Raymond Boudon

Au travers de nombreux exemples, Raymond Boudon s'est attaché à montrer que chaque comportement individuel entraîne une succession de phénomènes aux conséquences plus larges. Contre le déterminisme qui suppose que les sujets se soumettent à des contraintes externes expliquant les causes de phénomènes globaux, Boudon refuse toute analyse globalisante. Il se focalise donc sur l'individu.

L'individualisme méthodologique

Notion utilisée au départ dans L'inégalité des chances (1973), ce concept repose sur plusieurs principes.

Boudon part d'abord du concept de l'individu rationnel, qui agit donc selon sa raison, par le biais de ses intentions ; il cherche donc à étudier le raisonnement individuel, lui-même pris dans son contexte pour comprendre les motivations propres de l'individu. Selon lui, l'individu adopterait des comportements rationnels à partir du moment où il deviendrait un « acteur social » ; en effet, cet environnement influence ses actes, et ses motivations, qui varient selon le cadre de l'action, et conditionne ses choix. Pourtant, les choix ne sont jamais totalement déterminés par l'environnement ; le sujet conserve toujours une marge de manoeuvre lui permettant d'effectuer des choix personnels. Les structures n'entravent donc pas les actions individuelles, ni ne les guident complètement.

Dans La logique du social (1979), il reprend sa théorie majeure et montre cette fois que même si les phénomènes sociaux résultent d'intérêts liés à des croyances et des actions, la valeur et la morale y jouent également un rôle important. Cette théorie qui place l'individu au centre de l'étude permet par la suite de cerner les relations sociales dans leur ensemble.

L'intérêt qu'il porte aux mathématiques amène Bourdon à utiliser la discipline en sociologie. Ainsi il schématise l'individualisme méthodologique par la formule :

M = M [m(P)]

  • M constitue le phénomène pris dans sa totalité
  • M représente les comportements individuels
  • P correspond aux intentions individuelles qui résultent de l'ensemble social

Raymond Boudon, a généralisé le modèle à différentes analyses, comme il l'a fait dans l'étude relative à l'inégalité des chances.

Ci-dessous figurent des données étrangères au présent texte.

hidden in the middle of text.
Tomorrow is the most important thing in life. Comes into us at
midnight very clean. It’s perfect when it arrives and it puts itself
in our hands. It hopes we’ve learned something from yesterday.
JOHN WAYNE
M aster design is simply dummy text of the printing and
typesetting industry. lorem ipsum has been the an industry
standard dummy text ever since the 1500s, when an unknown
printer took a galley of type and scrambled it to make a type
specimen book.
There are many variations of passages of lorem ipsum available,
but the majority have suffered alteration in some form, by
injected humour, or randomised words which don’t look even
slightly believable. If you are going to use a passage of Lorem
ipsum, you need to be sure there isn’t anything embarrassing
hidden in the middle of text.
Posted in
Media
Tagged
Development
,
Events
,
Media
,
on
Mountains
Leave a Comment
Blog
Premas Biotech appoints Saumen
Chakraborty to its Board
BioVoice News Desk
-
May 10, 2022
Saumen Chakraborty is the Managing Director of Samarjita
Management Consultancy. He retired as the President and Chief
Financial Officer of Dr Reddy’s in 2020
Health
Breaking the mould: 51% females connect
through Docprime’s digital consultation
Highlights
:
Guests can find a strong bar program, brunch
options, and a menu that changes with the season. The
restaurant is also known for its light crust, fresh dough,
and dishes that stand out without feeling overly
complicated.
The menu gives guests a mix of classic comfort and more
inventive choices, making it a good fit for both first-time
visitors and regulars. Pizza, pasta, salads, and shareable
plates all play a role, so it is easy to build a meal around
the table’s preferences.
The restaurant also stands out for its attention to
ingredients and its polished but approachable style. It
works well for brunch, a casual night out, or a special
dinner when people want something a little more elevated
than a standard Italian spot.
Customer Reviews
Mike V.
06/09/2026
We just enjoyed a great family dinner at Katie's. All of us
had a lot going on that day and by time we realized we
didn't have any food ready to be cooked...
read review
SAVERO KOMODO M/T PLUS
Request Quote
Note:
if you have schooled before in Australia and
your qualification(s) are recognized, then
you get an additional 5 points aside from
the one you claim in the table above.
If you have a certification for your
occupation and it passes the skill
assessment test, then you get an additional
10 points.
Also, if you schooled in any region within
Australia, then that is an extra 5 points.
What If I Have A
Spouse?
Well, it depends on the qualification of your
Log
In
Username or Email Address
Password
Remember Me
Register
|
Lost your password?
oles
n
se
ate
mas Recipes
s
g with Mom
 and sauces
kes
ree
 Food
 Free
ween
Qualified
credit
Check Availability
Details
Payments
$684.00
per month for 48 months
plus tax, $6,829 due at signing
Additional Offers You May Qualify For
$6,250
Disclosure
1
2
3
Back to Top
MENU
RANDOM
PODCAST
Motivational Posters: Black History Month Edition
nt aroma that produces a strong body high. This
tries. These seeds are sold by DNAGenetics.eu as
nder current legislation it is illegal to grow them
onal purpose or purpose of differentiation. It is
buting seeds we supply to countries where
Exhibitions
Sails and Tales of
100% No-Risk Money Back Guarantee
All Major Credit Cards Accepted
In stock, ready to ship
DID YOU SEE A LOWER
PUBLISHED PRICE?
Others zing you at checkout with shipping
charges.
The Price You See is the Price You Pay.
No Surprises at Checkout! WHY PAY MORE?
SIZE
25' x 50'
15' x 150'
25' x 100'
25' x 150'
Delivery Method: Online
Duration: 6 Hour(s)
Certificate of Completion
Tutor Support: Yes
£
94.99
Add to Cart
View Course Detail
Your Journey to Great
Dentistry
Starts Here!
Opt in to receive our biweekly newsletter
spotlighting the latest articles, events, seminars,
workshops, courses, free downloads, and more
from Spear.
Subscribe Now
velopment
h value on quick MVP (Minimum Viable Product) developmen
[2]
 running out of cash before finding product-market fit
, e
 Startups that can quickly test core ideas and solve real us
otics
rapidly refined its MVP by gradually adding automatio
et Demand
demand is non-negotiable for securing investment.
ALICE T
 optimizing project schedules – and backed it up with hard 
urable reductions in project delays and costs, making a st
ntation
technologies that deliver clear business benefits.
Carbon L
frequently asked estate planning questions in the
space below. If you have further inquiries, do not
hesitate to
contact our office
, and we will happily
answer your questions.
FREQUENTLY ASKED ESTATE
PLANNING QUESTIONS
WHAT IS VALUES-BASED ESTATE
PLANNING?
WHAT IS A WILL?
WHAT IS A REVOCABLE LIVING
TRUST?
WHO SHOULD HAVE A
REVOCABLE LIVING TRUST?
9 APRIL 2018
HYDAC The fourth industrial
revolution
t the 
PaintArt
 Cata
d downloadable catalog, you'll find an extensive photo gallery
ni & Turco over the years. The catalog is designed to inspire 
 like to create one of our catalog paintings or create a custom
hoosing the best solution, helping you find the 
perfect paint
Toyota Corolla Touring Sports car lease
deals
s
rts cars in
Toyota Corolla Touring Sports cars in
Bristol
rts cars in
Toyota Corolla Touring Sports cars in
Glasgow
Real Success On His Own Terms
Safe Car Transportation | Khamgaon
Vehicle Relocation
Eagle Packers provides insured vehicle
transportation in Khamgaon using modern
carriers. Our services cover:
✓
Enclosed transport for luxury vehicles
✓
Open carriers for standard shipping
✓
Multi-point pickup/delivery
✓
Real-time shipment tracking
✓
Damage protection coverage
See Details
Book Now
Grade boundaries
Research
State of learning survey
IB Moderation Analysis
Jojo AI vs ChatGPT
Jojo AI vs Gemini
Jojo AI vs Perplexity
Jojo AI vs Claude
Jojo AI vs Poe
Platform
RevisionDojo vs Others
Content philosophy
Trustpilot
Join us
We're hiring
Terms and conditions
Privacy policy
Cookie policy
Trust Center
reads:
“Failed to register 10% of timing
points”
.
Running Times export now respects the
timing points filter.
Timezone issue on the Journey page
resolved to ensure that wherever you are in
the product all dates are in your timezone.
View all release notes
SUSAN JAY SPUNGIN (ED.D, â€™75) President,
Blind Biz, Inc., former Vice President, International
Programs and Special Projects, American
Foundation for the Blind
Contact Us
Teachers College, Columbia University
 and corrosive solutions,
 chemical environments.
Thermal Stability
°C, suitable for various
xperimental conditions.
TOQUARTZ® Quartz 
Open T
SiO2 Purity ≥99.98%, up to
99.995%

Effets d'agrégation des phénomènes sociaux

Les phénomènes sociaux résultant d'une multitude de faits individuels, Boudon qui avait préalablement étudié l'individu et ses actions afin d'analyser la finalité de ces actes individuels.

Les actes individuels résultent de causes, qui résultent elles-mêmes d'autres causes, etc. Cela constitue les « systèmes d'action », que Boudon nomme également « effet émergeant ». Il s'agit de la somme des actions individuelles, qui par agrégation, deviennent ces effets émergents. Pour expliquer cette théorie, on prend généralement l'exemple de l'embouteillage : l'accumulation d'actions individuelles forme ensemble un phénomène social de grande ampleur. L'agrégation peut amener à des effets d'amplification ; la crise de 1929 est issu de la crainte individuelle, qui a entraîné en se cumulant des effets considérables « pervers ». L'agrégation peut également engendrer la neutralisation.

Boudon démontre aussi que les stratégies individuelles diffèrent en fonction des positions sociales. Les stratégies rèvelement donc les inégalités sociales car elles dépendent d'une situation S, fonction elle-même de données macro sociales M. Les actions rationnelles sont donc fonction du système social, et conduisent à des stratégies individuelles variées.

Le système dans sa globalité amène à tenir compte des interactions qui liens les individus, et limitent leurs actions ; c'est ce que Boudon appelle la rationalité limitée. La limitation des libertés résulte de différents éléments structurels contraignants (concept différent du holisme qui étudie seulement les structures, sans analyser les motivations). Les actions ne sont donc pas entièrement déterminées par la seule rationalité de leur auteur ; les relations entraînent nécessairement des actions non souhaitées. Ces effets d'agrégation « pervers » montrent que l'objectif souhaité n'est pas forcément atteint et que le résultat est issu d'effets émergents. R. Boudon donne l'exemple des diplômes pour expliquer sa théorie : si l'individu, dans ses actions rationnelles, décide d'obtenir le meilleur diplôme, et que tout le monde va dans cette direction, cela amènera à un effet pervers car cette stratégie conduira à l'égalisation des compétences.

Ainsi, les phénomènes micro entraînent des conséquences macrosociologiques de diverses manières. En somme, Boudon n'étudie pas l'individualisme selon sa stricte définition, mais seulement les actions qui comportent un sens pour l'acteur social. Cette vision des choses a fait l'objet de critiques car on lui reproche d'analyser des êtres abstraits pour créer des modèles.